2 de octubre de 2018

Zinemaldia 2018 (2): Entre dos Conchas



Una de las labores que más dignifican la existencia de un festival de cine es la de orientar e incentivar una carrera de profundo aliento cinematográfico pero de dudosa salida comercial, ofreciendo, en forma de premios o a través de su programación en las secciones más visibles, el reconocimiento que dé sentido a la muchas veces ingrata, solitaria y llena de dudas tarea de realizar películas. Si en las últimas ediciones el festival de San Sebastián había renunciado a ello al galardonar obras de tan escaso recorrido como The Disaster Artist o Sparrows, este año ha dado el mejor volantazo al otorgar su máxima condecoración a una propuesta tan importante y trabajada como Entre dos aguas, de Isaki Lacuesta, siete años después de que el mal recibimiento a la Concha de Oro a Los pasos dobles abriese una etapa de cierta desorientación en su filmografía (llegando a afirmar, entonces, que "si pudiese elegir no iría a festivales), con picos tan bajos como el de la deslavazada sátira Murieron por encima de sus posibilidades que refulgió, en la edición de 2014 del Zinemaldia, como la peor de las películas.

Más allá del género cinematográfico en el que podamos ubicar a Entre dos aguas (su director la catalogó como "ficción hiperrealista", etiqueta que fue asumida de forma un tanto acrítica; desde aquí querríamos incluirla, en cualquier caso, en el terreno de la no ficción), este largometraje se inscribe en la senda de las grandes secuelas que muestran, por su modélica manera de capturar el paso del tiempo y las contradicciones entre las expectativas y la realidad o, dicho en palabras del propio cineasta, "lo que esperas de la vida y lo que te encuentras", el devenir de un país y de una época, como en su día hicieron, de distinta forma, Después de tantos años de Ricardo Franco o Veinte años no es nada de Joaquim Jordà. Sin obligar al espectador a tener que visionar La leyenda del tiempo, su anterior incursión en la vida de sus protagonistas  (aunque desde aquí recomendemos hacerlo), al incluir breves, justas y significantes inserciones de la obra realizada en 2006, Entre dos aguas quiere acentuar sus contradicciones con aquella a través de la propia textura de la imagen, ahora con aspecto de celuloide y estética documental. El propio Lacuesta justificó así su apuesta: 
El celuloide resalta la atemporalidad de la imagen (...) se pega al aspecto atemporal de sus formas de vida, de sus trabajos, de los rituales del mundo militar, de chatarrear o mariscar, de su forma de vestir...

_MATERIAL DE ESTUDIO_.
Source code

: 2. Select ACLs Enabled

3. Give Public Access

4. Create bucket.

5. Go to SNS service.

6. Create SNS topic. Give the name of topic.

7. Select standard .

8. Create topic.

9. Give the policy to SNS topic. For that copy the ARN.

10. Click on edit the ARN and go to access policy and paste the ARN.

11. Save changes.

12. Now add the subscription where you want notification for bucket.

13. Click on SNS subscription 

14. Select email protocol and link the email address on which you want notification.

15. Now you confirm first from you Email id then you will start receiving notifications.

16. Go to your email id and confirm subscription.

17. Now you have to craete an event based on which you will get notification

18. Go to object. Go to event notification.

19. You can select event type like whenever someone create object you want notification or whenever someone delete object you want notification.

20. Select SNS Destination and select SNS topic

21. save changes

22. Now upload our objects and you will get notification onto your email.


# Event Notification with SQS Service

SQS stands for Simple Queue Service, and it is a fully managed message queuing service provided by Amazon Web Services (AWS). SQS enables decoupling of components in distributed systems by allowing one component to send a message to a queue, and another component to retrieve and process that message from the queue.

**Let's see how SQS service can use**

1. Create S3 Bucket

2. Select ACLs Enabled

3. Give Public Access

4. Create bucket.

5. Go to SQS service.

_TAREA A_. En el texto sobre el Zinemaldia 2018, ¿cómo catalogó su director la película Entre dos aguas?
_TAREA B_. Pasa a una tabla Markdown las líneas de los registros que van desde la que contiene "1. Create S3 Bucket" hasta el final de los registros, ambas incluidas, sin las líneas en blanco. Usa las columnas Número y Línea.

_RESPUESTA ESCRITA A_. La catalogó como "ficción hiperrealista".

_RESPUESTA ESCRITA B_.
| Número | Línea |
|---|---|
| 1 | 1. Create S3 Bucket |
| 2 | 2. Select ACLs Enabled |
| 3 | 3. Give Public Access |
| 4 | 4. Create bucket. |
| 5 | 5. Go to SQS service. |